— Work instructions —
If a line in the data below contains "Endrick", copy it.

Saved data entries:
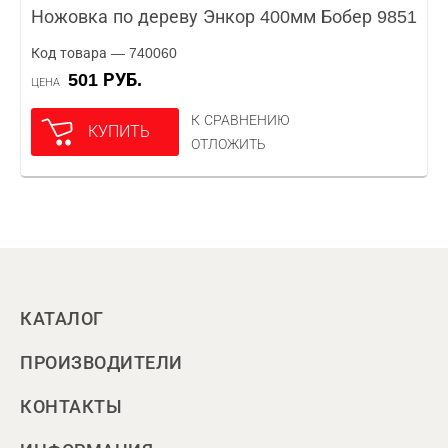
Ножовка по дереву Энкор 400мм Бобер 9851
Код товара — 740060
501 РУБ.
ЦЕНА
К СРАВНЕНИЮ
КУПИТЬ
ОТЛОЖИТЬ
КАТАЛОГ
ПРОИЗВОДИТЕЛИ
КОНТАКТЫ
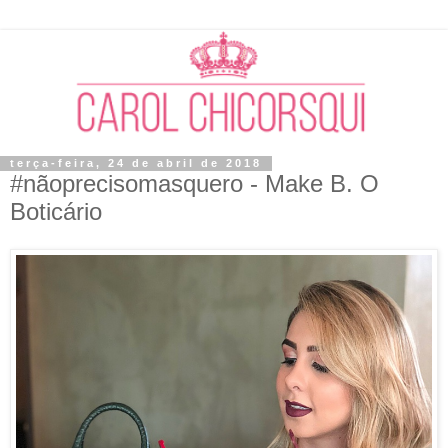
terça-feira, 24 de abril de 2018
#nãoprecisomasquero - Make B. O
Boticário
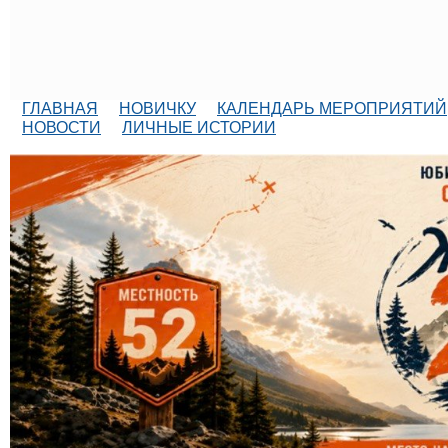
ГЛАВНАЯ
НОВИЧКУ
КАЛЕНДАРЬ МЕРОПРИЯТИЙ
НОВОСТИ
ЛИЧНЫЕ ИСТОРИИ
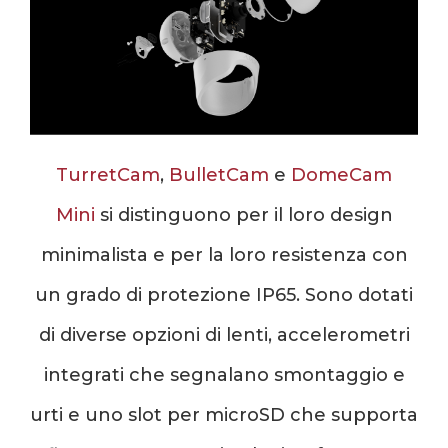
TurretCam
,
BulletCam
e
DomeCam
Mini
si distinguono per il loro design
minimalista e per la loro resistenza con
un grado di protezione IP65. Sono dotati
di diverse opzioni di lenti, accelerometri
integrati che segnalano smontaggio e
urti e uno slot per microSD che supporta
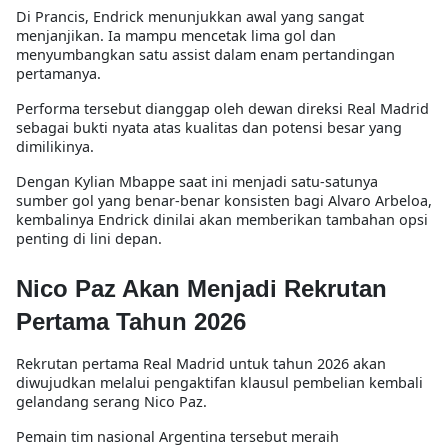
Di Prancis, Endrick menunjukkan awal yang sangat
menjanjikan. Ia mampu mencetak lima gol dan
menyumbangkan satu assist dalam enam pertandingan
pertamanya.
Performa tersebut dianggap oleh dewan direksi Real Madrid
sebagai bukti nyata atas kualitas dan potensi besar yang
dimilikinya.
Dengan Kylian Mbappe saat ini menjadi satu-satunya
sumber gol yang benar-benar konsisten bagi Alvaro Arbeloa,
kembalinya Endrick dinilai akan memberikan tambahan opsi
penting di lini depan.
Nico Paz Akan Menjadi Rekrutan
Pertama Tahun 2026
Rekrutan pertama Real Madrid untuk tahun 2026 akan
diwujudkan melalui pengaktifan klausul pembelian kembali
gelandang serang Nico Paz.
Pemain tim nasional Argentina tersebut meraih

— Answer to this exercise —
Di Prancis, Endrick menunjukkan awal yang sangat
kembalinya Endrick dinilai akan memberikan tambahan opsi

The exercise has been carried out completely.